Evidently, although I am not a great expert in either fashion or beauty, I have introjected years and years of advice on how to emphasize the parts of the body that “work” and limit the impact of those that “do not work”. Whatever this means.
The body in one way or another always ends up under the magnifying glass: women happen to constantly receive comments, as happened to Emma and her Sanremese look. She happens so often that sometimes it is not easy to realize how much the judgment of others conditions us. Yet, despite we live in a society that is used to commenting on women’s bodiesanalyze and dissect it in all its parts, to specify what it would be better to wear depending on the shape, size and proportions, this same company is careful not to express an opinion openly when shape, size and proportions are in a range infrequent, they are inside the tail of the Gaussian, they belong to disabled bodies.

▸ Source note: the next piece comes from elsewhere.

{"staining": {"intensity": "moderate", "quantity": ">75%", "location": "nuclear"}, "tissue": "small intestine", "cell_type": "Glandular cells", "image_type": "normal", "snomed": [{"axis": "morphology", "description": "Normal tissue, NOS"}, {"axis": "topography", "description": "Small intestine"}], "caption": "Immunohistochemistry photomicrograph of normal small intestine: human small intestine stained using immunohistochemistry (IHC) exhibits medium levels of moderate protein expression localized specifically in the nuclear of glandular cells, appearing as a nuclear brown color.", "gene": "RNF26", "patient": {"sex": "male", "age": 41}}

A journalist who refers to Emma’s legs as “important”, who expresses himself on the clothing she should or should not wear, what would he say to those women who do not fit into any ideal parameter he considers? Women who not only do not have “important” legs, but who may not have legs at all?
I’ll tell you: probably nothing. Because if there’s one thing I’ve learned over the years, it’s that people feel entitled to say anything about women’s bodies, as long as that body doesn’t quite clearly fit into the untouchable fence of disability.
This does not mean that people do not have unpleasant thoughts about our bodies, they do, but the feeling of shooting at the red cross is so strong that when they try to imagine expressing them, it wins – as Diego De Silva said in one of his books. – that very powerful social inhibitor referenced to the vague but unmistakable voice «Pare Brutto». And in fact, when a woman with a disability finds herself in an environment that according to the collective imagination does not belong to her, maybe she is in a magazine or on a catwalk, most people do not have the courage to dig under the blanket of discomfort and the comments slip from her to those who have decided to put her in that context. When Gucci chose Ellie Goldstein for one of its beauty campaigns, numerous comments on social media accused the brand of exploiting disability, when probably those people felt only uncomfortable looking at their prejudice in the face.
It would be enough to think of this enormous hypocrisy to understand how much judging people’s bodies is a truly meaningless thing. There is nothing terrible in starting to tear apart those poles that keep us anchored to a preconceived idea of the body. Because otherwise with the intent to include more and more people, we will see that famous bar drop over time, but never really destroy yourself.